M. Dénouveaux assistait au concert du groupe de rock californien Eagles of Death Metal au Bataclan. Depuis, il s'est concentré à raconter son histoire, à s'adresser aux médias et à écrire des livres pour que les événements ne tombent pas dans l'oubli.
Le plus dur, dit-il, est de retourner à la vie normale malgré le deuil qui subsiste.
Gérer le stress post-traumatique
À 21 h 47, trois hommes armés ont fait irruption au Bataclan, ouvrant le feu sans discernement et tuant 90 personnes.

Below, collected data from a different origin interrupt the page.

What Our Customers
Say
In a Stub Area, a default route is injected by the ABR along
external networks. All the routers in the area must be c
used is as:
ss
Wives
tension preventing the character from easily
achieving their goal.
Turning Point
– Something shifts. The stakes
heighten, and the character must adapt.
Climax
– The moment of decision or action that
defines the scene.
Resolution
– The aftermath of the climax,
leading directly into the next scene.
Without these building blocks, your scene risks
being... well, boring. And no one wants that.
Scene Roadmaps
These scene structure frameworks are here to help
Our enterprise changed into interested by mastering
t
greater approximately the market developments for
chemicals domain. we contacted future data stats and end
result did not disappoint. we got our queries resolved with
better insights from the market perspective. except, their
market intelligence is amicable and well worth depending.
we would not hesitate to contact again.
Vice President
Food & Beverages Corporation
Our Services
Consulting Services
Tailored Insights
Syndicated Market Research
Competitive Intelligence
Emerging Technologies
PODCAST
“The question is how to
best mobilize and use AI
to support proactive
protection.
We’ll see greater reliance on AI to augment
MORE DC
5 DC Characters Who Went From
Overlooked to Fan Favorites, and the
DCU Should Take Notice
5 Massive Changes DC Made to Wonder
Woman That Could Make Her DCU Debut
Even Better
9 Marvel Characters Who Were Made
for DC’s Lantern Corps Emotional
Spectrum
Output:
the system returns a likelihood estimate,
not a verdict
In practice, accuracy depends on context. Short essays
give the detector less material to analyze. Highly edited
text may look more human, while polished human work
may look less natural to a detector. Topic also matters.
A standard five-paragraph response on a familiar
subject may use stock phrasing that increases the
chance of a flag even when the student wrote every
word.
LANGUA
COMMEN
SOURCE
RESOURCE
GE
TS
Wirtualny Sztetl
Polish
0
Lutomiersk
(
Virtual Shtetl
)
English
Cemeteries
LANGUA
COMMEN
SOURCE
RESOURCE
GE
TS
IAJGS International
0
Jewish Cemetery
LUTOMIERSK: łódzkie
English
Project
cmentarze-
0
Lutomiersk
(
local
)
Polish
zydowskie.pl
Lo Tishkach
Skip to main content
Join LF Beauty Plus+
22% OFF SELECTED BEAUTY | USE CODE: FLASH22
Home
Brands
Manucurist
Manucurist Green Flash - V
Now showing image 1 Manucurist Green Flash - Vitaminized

M. Dénouveaux a réussi à s'échapper en entendant les premiers coups de feu, en rampant vers la sortie de secours la plus proche.
«Je me souviens avoir rampé sur des corps. Je crois que la plupart des gens faisaient semblant d'être morts et ne l'étaient pas vraiment, mais quand même. Et je me souviens de quelques visages, ou du moins de quelques expressions faciales, de personnes qui étaient forcément mortes à cause de la position de leur cou, à cause de la couleur de leur peau», a-t-il témoigné.
Dans la rue, il a aidé les membres désemparés d'Eagles of Death Metal à monter dans un taxi.
Père de trois filles de 2, 4 et 6 ans, M. Dénouveaux explique qu'il lui a fallu un an et de nombreux médicaments pour surmonter les phases les plus critiques de son syndrome de stress post-traumatique.
«Depuis 2017, je dirais que je n'ai pas eu de crise de panique, rien de ce genre, a-t-il indiqué. Mais je reste très prudent, car je ne suis pas sûr qu'on puisse guérir du (trouble de stress post-traumatique).»
Inauguration d'un jardin près de l'hôtel de ville
La cérémonie principale aura lieu jeudi dans le nouveau jardin du souvenir aménagé par la mairie de Paris, en présence du président de la République, Emmanuel Macron, de la mairesse de Paris, Anne Hidalgo, de survivants et de familles de victimes.
Avant l'inauguration du jardin, M. Macron déposera des gerbes sur les lieux des attentats. Les Parisiens sont invités à déposer des bougies, des fleurs et des messages sur la place de la République. La tour Eiffel sera illuminée aux couleurs du drapeau français dans la nuit.
Ce nouveau jardin du souvenir, conçu grâce aux contributions des survivants et des familles des victimes, évoque les six lieux des attentats, les noms des victimes étant gravés sur des stèles.
M. Dénouveaux, impliqué dans le projet depuis ses débuts, a déclaré que celui-ci vise à créer «un lieu de mémoire pour les disparus, mais aussi un lieu de vie, un lieu beau et serein».
La Fédération Française de Football rendra hommage aux victimes jeudi, lors du match de qualification pour la Coupe du Monde opposant l'équipe de France à l'Ukraine. La rencontre se déroulera au Parc des Princes à Paris et non au Stade de France, situé à Saint-Denis, en banlieue parisienne. Une minute de silence sera observée avant le coup d'envoi.
Les survivants cherchent un nouveau chemin
Le 13 novembre 2015 est une date marquante de l'histoire de France, traumatisant toute une nation et ébranlant profondément le sentiment de sécurité du pays.
Après les attentats, les survivants ont dû se reconstruire une vie, a expliqué M. Dénouveaux.
«Lorsqu'on survit à un attentat terroriste (…) on se sent coupé du reste du monde», a-t-il confié.
«Le deuil se déroule en trois phases: le deuil des disparus, le deuil de la personne que l'on était (…) et le deuil de l'image que les autres ont de nous.»
Un procès qui a duré plusieurs mois, entre 2021 et 2022, a abouti à la condamnation de Salah Abdeslam, seul survivant de l'équipe ayant perpétré les attentats, à la prison à vie sans possibilité de libération conditionnelle. Le tribunal antiterroriste a également condamné 19 autres hommes impliqués.
«Dix ans plus tard, quand je dis à quelqu'un qui ne sait pas: “J'étais au Bataclan”, la perception qu'il a de moi change immédiatement, a relaté M. Dénouveaux. Il y a l'émotion ressentie ce jour-là, mais aussi, je crois, la peur de se demander: “Est-ce qu'il va bien? Est-ce que je peux lui en parler? Comment faire?” Et cela, bien sûr, vous déstabilise.»